WHAT IS BEING ASKED
Begin with the line that has "left shoulder: (383, 438)". Give it and every line after it again, exactly, through the end of the entries below.

=== Begin Enclosure ===

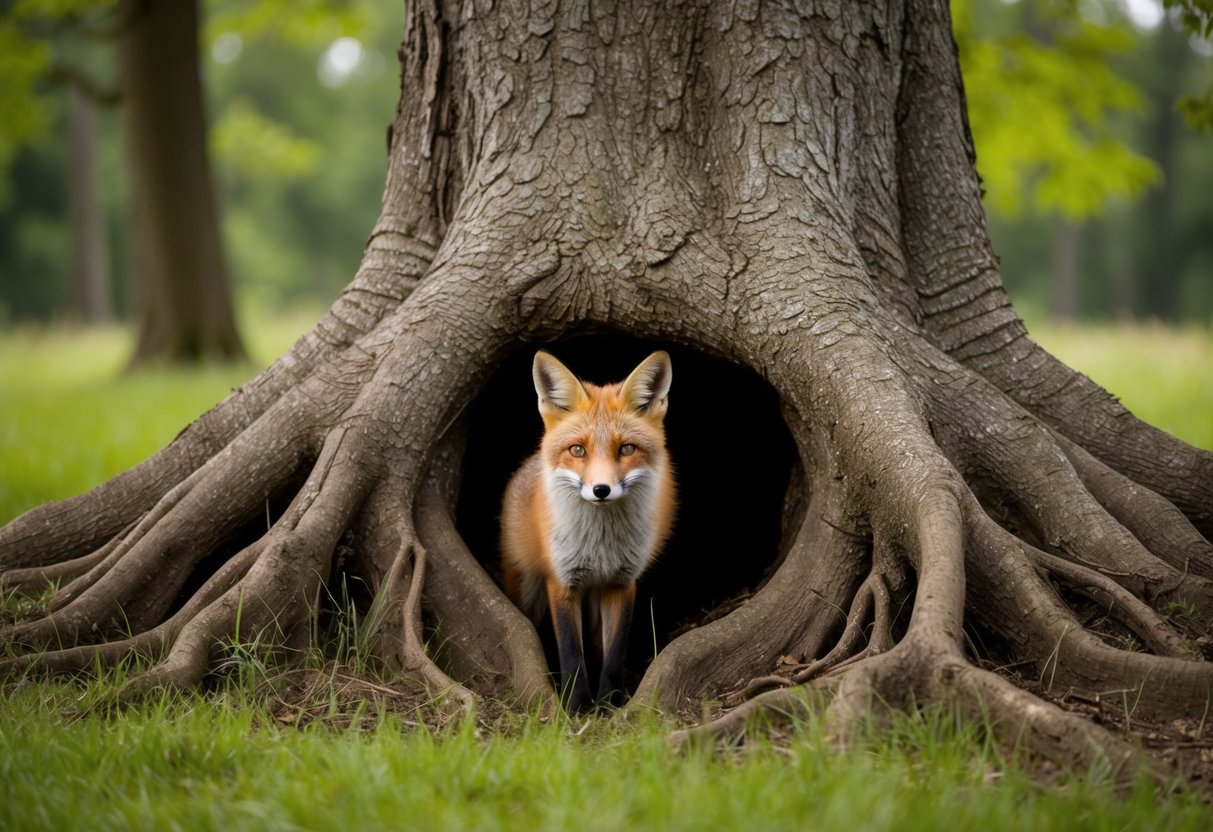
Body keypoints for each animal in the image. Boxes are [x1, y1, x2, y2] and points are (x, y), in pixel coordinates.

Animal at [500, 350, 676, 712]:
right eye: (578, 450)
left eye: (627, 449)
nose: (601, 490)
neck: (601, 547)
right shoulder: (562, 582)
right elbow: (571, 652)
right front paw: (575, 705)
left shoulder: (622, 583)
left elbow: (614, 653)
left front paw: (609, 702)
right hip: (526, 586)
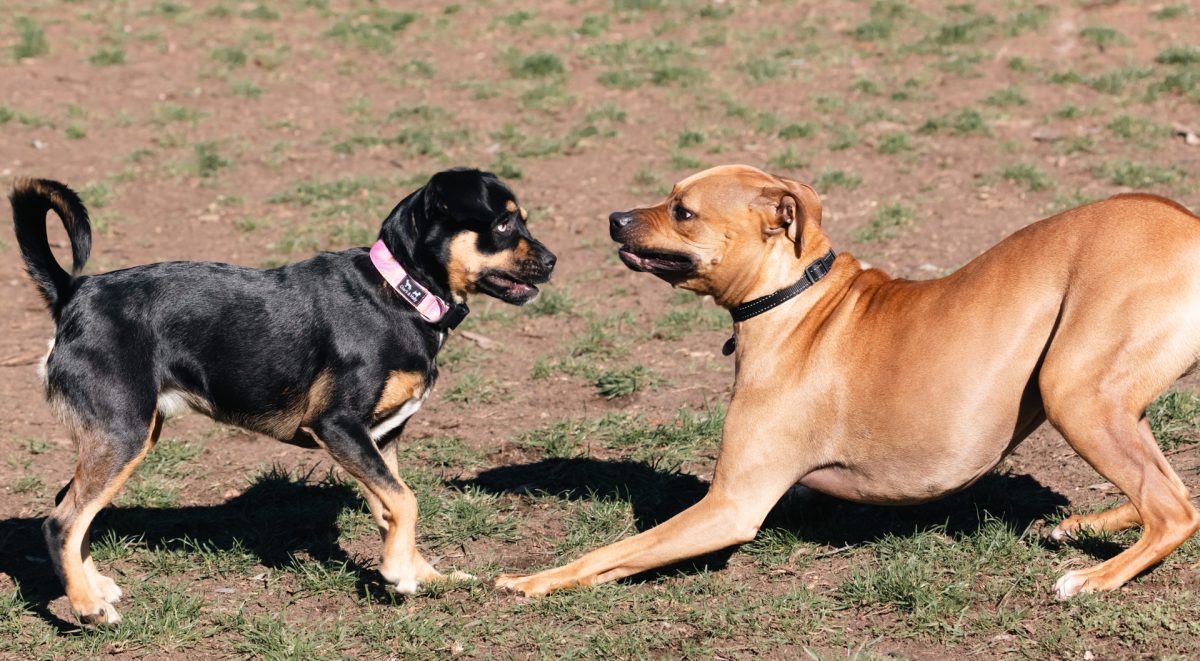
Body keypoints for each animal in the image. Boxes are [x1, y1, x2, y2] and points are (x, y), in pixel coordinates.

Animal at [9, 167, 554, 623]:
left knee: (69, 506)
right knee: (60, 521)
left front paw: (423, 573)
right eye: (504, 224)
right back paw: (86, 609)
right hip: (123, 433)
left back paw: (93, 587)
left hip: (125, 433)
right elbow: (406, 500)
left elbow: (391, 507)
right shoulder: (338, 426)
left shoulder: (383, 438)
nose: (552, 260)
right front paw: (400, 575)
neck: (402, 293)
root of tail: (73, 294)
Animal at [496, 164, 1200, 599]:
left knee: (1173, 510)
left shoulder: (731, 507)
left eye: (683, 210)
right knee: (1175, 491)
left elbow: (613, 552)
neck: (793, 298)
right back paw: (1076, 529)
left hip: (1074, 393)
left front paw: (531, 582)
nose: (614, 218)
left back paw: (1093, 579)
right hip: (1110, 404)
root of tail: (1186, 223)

=== End Enclosure ===

ANSWER TO THIS TASK
left shoulder: (383, 438)
nose: (552, 260)
right front paw: (400, 575)
neck: (402, 293)
root of tail: (73, 294)
Animal at [496, 164, 1200, 599]:
left knee: (1173, 510)
left shoulder: (731, 507)
left eye: (683, 210)
right knee: (1175, 491)
left elbow: (613, 552)
neck: (793, 298)
right back paw: (1076, 529)
left hip: (1074, 393)
left front paw: (531, 582)
nose: (614, 218)
left back paw: (1093, 579)
right hip: (1110, 404)
root of tail: (1186, 223)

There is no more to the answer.